Saturday 19 March 2016

advice from a horticultural guru

I made it to the Plant Heritage lecture.  If it had been a usual monthly talk and not Fergus Garrett I probably wouldn't have driven all the way to Stowupland, but I did want to hear him.  Once there I didn't hug or kiss anybody by way of greeting, or even touch a doorknob, so I hope I kept my germs to myself.

Fergus Garrett is the head gardener at Great Dixter.  More than that, he is Christopher Lloyd's anointed successor.  Picked out from among a crowd of visiting students, Fergus worked closely with Lloyd for years until the latter's death, which I am shocked to realise was now a decade ago. There is a sense in which any plantsman's garden dies with them, so Sissinghurst today is no longer Vita Sackville West's garden, but the spirit of the garden can linger when the baton is passed on directly from the original creator to a like-minded successor.  So I was keen to hear what Christopher Lloyd's horticultural heir had to say, and eager to hear Fergus Garrett on his own account.  Having seen Great Dixter last autumn I knew it was still a brilliant garden, irrespective of whether this or that was what Christo would have done.

The topic was Succession Planting in the Mixed Border.  Mixed borders have not been at the forefront of fashion in recent years, with the vogue for sweeping New Perennial plantings of grasses and billowing tall herbaceous plants.  How garden fashions come and go: the famous mid twentieth designer Russell Page dismissed herbaceous plants as 'coloured hay'.  All of our borders are mixed, however.  I have always liked woody plants, and bulbs, and having read Christopher Lloyd's books at an impressionable stage of my gardening career took his advice to heart that a third of any planting scheme could usefully be evergreen.

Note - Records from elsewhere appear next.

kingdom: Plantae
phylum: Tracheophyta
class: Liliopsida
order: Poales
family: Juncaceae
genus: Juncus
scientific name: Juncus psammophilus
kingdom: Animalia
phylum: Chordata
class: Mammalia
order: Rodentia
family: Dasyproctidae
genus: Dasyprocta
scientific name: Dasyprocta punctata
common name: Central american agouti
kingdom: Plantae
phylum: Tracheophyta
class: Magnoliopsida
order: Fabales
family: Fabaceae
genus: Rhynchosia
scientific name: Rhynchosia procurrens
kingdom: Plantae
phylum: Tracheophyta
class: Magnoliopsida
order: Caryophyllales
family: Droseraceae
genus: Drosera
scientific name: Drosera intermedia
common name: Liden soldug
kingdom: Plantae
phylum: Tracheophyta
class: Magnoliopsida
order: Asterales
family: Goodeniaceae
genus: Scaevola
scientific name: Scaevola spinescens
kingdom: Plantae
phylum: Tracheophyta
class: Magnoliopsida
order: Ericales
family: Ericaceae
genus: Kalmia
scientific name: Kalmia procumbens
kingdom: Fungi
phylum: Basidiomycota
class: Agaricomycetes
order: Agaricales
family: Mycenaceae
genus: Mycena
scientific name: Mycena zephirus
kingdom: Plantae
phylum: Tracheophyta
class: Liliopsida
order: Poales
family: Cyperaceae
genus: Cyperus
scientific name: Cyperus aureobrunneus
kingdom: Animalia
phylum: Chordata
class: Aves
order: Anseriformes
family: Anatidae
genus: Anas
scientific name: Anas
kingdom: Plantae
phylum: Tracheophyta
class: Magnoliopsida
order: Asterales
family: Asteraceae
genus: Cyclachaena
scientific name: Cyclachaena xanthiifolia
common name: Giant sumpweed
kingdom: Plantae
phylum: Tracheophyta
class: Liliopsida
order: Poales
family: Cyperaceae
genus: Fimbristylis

It was a very good lecture, much more than just a list of desirable plants with their qualities and tips on cultivation, which can be useful and entertaining but in a different way.  The aim of succession planting is to have the border being as interesting as possible for as long as possible. One strategy is to choose things that perform for longer rather than shorter periods.  That's not to say don't grow any peonies if you love them, but if you are planting a hardy geranium why not use one that flowers for three months rather than one?  Another is to broaden your definition of interest beyond flowers to include buds, seed heads, foliage, bark and overall form.

Fergus Garrett made the distinction between techniques that require no extra work, some extra work and so much work that he wasn't necessarily recommending that private gardeners not opening to the public and without a paid workforce even attempted them.  Choosing varieties with longer seasons over shorter falls into the first category, obviously.  Under planting with naturalised bulbs he also puts in the no extra work category, once you have planted the bulbs, though I might put it in the second because their emerging foliage in the spring does make weeding more complicated.  Managing self seeders requires some work, and bedding out potentially means a lot of work.  In which case, he suggested, think about how much you could do.  One patch of Cosmos or a few pots could be enough to give an area of the garden a lift.

I did like his suggestion that you should lay down the bones of the planting scheme first, and then see what could be done with the remaining available space, be that with under planted bulbs or a late flowering climber to scramble over an earlier flowering host.  At this point, he stressed, you must match the vigour of the plants providing extra flourishes with their neighbours.  Certainly I have seen attractive, mature specimen shrubs disfigured by over-exuberant, smothering climbers to the point where the host had to be removed, but I hadn't thought of bulb foliage killing off its neighbours.  It can happen that way round, if a lush leaved bulb that's early into growth or stays green for a long time is planted among late emerging herbaceous plants.  At Great Dixter when appraising new varieties of tulip one of the things they look at is the size of the leaves, when deciding whether to drop bulbs into areas of mixed planting.  Slides of allium and tulip foliage lined up next to each other brought home the point.  You would need to test grow most varieties of bulbs a year in advance, since bulb catalogues almost never mention anything about the foliage.

His other advice was that from July and August onwards you needed to de-brown.  Removing dead foliage, spent flower heads or excess stalks of things like teasel could make the borders look much fresher.  The nice question is how much to take, if you want the winter look of frosted seed heads. He's right, though.  One of the things I noticed on our last holiday as we walked around the vaguely disappointing garden of Kingston Maurwood was how much better some of the planting could have looked if only somebody, anybody, had had time to go around dead heading and doing some minor tidying.

Observation and personal knowledge of how particular plants do in your growing conditions is all.  I already knew most of the ideas Fergus Garrett set out, in theory, but he is much better at putting them into concrete practice than I am.